Balzac, voici que je rejoue Splendeurs et Misères des Courtisanes, Paris me voici bientôt de retour.

samedi 10 janvier 2009

La chute de l'Empire romain

La jeunesse romaine était encline au sentimentalisme, à l'ouverture d'esprit, elle souhaitait un monde plus juste. Il était anormal que les citoyens eussent tant de privilèges et que le barbare fut lésé, disait-elle. Le barbare devint le personnage à la mode, le jeune fils de tribun se mit à se laisser pousser les cheveux, à quitter la toge pour l'habit exotique, à écouter la musique allogène, à singer l'exclu, les frontières commencèrent à avoir du mal à être tenues et un jour, Rome disparut.
Cela ne vous rappelle rien ?

vendredi 9 janvier 2009

Causeur sans sobriété

J'aime ce salon et ses journalistes le plus souvent, pas très littéraire cependant, mais avec des personnalités attachantes. Par contre, je ne m'y aime pas. J'y ai une omniprésence qui s'apparente à de l'addiction, j'y perds mes qualités d'écriture et des heures de travail que je ne consacre pas à la littérature , au milieu de tous ces gens virtuels, je me sens étrangement seul et pire que tout : je suis devenu un chien qui attend la caresse de sa maitresse, l'os jeté par son maitre. Je crois d'ailleurs que je les agace, qu'ils pensent que je suis un imbécile, mais qu'ils me donnent parfois malgré tout cette caresse, cet os à ronger, car mes commentaires et provocations de petite envergure en font rebondir d'autres par outrage ou amusement ou que mon campement chez eux leur rapporte de l'argent. Ce soir, je viens de me rendre compte de ce navrant statut , cette misère et je me sens triste, minable.

La pasionaria

Elle est installée ou presque cette parité tant ourdie au siècle précédent où nous vîmes des féministes plutôt que des femmes remplir pour mieux les quitter nos foyers.
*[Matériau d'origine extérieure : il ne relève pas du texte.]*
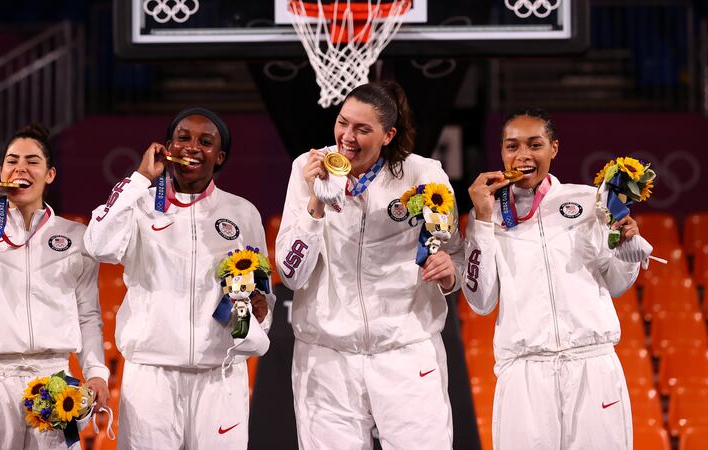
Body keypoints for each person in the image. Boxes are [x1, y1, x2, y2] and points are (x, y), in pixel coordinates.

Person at [275, 81, 463, 449]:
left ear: (388, 134)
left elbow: (454, 254)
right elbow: (291, 274)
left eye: (362, 129)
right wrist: (316, 203)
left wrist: (449, 272)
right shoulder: (308, 168)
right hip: (326, 354)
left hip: (405, 350)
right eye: (343, 123)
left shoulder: (424, 175)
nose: (346, 137)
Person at [84, 107, 274, 450]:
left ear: (220, 156)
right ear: (167, 146)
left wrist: (260, 314)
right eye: (183, 138)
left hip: (220, 378)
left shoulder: (242, 213)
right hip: (151, 377)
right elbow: (99, 245)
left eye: (205, 141)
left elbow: (262, 292)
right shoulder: (139, 204)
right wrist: (140, 177)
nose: (192, 147)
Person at [464, 109, 643, 449]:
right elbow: (481, 301)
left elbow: (618, 282)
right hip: (525, 371)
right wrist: (483, 221)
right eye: (512, 146)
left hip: (592, 365)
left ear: (554, 149)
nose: (523, 156)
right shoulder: (488, 215)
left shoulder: (588, 201)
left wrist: (626, 245)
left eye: (535, 144)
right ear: (501, 152)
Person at [0, 124, 110, 449]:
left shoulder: (76, 237)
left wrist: (96, 371)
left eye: (32, 160)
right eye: (12, 160)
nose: (21, 168)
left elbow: (88, 315)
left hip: (53, 381)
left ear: (50, 174)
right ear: (0, 172)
Il y a la femme politique dans l'armée, puis dans la police, il y a la femme politicienne avec un tailleur aux allures d'armure de guerrière, de gagnante, la femmes qui faillit être aux affaires qui materne les français en parlant comme une institutrice en colère tout en faisant de la promesse érotique dans ses poses, vous ramenant chez Oedipe roi, chez l'enfant roi, vous insuflant un désir sexuel rendu confus par l'envie d'être pouponné. Il y a le garde des sceaux qui acouche, la militante qui allaite. La femme en politique qui a des couillles de mec est aussi bien présente. Et pourtant elle a disparu de notre paysage la pasionaria, l'obsédée de la politique, la femme enragée engagée, celle qui descendait de Charlotte Corday par la cordée de Mai 68. Vous y comprenez quelque chose ? Moi pas.

Juifs errants

Si vous ne les aimez pas, réjouissez-vous qu'ils aient une terre, ils peuvent être loin de vous. Si vous les aimez, réjouissez-vous qu'ils aient une terre, qu'ils ne soient plus apatrides, sauf par choix. Israël reste parmi nous.

Testament

Un mini testament pour une mini déprime dans une mini vie.

Pas mon corps à la science, je me fiche de la science, elle en a trop fait, qu'elle nous lasse un peu en paix la science. Pas mon corps à la médecine, je n'aime pas ces amis des apothicaires, ni leurs comptes du même nom. Surtout pas de dons d'organes, je n'ai rien à ficher des vies à sauver et n'ai pas envie d'être un mort découpé en plusieurs corps vivants. Pas mon corps dans un caveau onéreux qui ravira le service des pompes funèbres et enorgueillira ma famille. Mais un trou illégalement creusé peu importe où afin de m'y mettre le plus dénudé possible en pleine terre que je serve de nourriture à quelques vers qui valent bien tant d'autres animaux, mais aussi à un pommier, un poirier ou n'importe quel arbre fruitier tant qu'il puisse sustenter les oiseaux et les gens l'été.